JAKARTAHYPE.COM - Kementerian Komunikasi dan Informatika (Kominfo) tengah menghadapi tantangan serius terkait maraknya kejahatan siber di Indonesia. Menteri Komunikasi dan Digital, Meutya Hafid, secara tegas menyoroti peningkatan signifikan dalam berbagai modus penipuan digital yang meresahkan masyarakat.

Isu ini menjadi perhatian utama pemerintah seiring dengan meningkatnya keluhan masyarakat yang masuk ke ranah digital. Berbagai jenis kejahatan siber dilaporkan terjadi, mulai dari ancaman pemerasan hingga aktivitas ilegal yang merugikan.

Salah satu ancaman yang paling mengkhawatirkan adalah pemerasan berbasis seksual, atau yang dikenal sebagai sextortion. Kejahatan ini menunjukkan tren peningkatan yang perlu segera ditangani oleh pihak berwenang.

Selain sextortion, judi daring atau judi online terus menjadi "pekerjaan rumah" (PR) besar bagi Kominfo dan aparat penegak hukum. Hal ini disampaikan Meutya Hafid dalam konferensi pers pasca penandatanganan nota kesepahaman (MoU) dengan Kapolri.

Menteri Meutya Hafid menyampaikan kekhawatiran tersebut saat konferensi pers di Kantor Kominfo pada hari Senin, 12 April 2026. Momen ini bertepatan dengan penandatanganan MoU antara Kominfo dan Kepolisian Republik Indonesia (Polri).

Mengenai judi online, terdapat data yang menunjukkan adanya upaya penekanan yang sempat berhasil dilakukan oleh pemerintah. "Meskipun kemarin diturunkan menurut PPATK sampai 50%," imbuhnya, merujuk pada data Pusat Pelaporan dan Analisis Transaksi Keuangan (PPATK).

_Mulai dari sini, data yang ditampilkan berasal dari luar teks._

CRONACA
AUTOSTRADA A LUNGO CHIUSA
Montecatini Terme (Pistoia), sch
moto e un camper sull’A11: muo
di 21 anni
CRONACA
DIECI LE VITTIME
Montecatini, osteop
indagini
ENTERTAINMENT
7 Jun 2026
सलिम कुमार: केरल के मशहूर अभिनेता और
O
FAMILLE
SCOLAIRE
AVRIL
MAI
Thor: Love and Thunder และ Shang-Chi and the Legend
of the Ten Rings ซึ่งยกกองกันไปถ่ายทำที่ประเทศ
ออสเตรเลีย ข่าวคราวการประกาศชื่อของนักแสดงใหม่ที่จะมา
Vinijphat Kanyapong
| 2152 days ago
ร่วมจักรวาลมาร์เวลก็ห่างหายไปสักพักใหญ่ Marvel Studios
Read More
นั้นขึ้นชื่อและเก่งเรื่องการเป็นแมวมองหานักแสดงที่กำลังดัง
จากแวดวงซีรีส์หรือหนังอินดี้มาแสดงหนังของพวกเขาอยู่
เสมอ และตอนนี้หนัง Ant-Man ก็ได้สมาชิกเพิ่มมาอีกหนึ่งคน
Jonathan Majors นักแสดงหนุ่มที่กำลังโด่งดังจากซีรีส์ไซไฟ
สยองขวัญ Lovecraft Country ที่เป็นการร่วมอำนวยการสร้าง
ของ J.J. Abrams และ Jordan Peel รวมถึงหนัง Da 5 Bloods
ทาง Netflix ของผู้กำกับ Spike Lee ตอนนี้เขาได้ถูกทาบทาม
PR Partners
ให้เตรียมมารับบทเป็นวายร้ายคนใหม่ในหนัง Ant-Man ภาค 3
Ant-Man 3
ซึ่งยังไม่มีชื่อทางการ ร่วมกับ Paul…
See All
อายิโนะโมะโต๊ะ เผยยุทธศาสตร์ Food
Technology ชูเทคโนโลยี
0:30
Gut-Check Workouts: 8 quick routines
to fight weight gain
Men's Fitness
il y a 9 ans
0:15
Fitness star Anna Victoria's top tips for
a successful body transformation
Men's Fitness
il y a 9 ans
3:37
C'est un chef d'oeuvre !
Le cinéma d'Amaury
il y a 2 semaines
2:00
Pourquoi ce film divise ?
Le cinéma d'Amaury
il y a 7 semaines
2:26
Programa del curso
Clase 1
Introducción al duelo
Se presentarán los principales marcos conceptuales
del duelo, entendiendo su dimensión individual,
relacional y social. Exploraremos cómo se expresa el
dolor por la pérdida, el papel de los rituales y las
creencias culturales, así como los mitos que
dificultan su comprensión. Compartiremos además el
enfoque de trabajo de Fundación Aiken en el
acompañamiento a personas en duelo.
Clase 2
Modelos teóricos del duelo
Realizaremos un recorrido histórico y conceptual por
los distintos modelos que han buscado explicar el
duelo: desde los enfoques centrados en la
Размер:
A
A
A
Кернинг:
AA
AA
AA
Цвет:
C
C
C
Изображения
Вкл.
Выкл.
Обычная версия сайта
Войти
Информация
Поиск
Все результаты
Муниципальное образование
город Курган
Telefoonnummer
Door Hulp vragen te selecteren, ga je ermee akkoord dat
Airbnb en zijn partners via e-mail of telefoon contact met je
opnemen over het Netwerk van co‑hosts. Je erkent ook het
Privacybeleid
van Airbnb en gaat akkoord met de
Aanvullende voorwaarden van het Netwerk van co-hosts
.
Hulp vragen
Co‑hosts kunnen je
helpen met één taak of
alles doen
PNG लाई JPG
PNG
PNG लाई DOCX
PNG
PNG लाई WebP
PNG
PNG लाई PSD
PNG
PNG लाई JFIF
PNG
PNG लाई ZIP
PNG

Dengan adanya MoU baru dengan Polri, pemerintah berharap sinergi antara Kominfo dan aparat penegak hukum dapat diperkuat. Koordinasi yang solid ini diharapkan menjadi kunci untuk menekan angka kejahatan digital secara lebih efektif.

Pemerintah menargetkan hasil konkret dari kerjasama ini dalam waktu dekat. "Mudah-mudahan dengan MoU ini akan semakin bisa ditekan lebih lanjut dalam satu tahun ke depan," pungkasnya, menunjukkan optimisme terhadap penurunan kasus di masa mendatang.

Disclaimer: Artikel ini ditulis ulang secara otomatis oleh AI berdasarkan sumber Referensi: Cnbcindonesia. Kami menggunakan teknologi AI untuk menyajikan informasi ini kembali.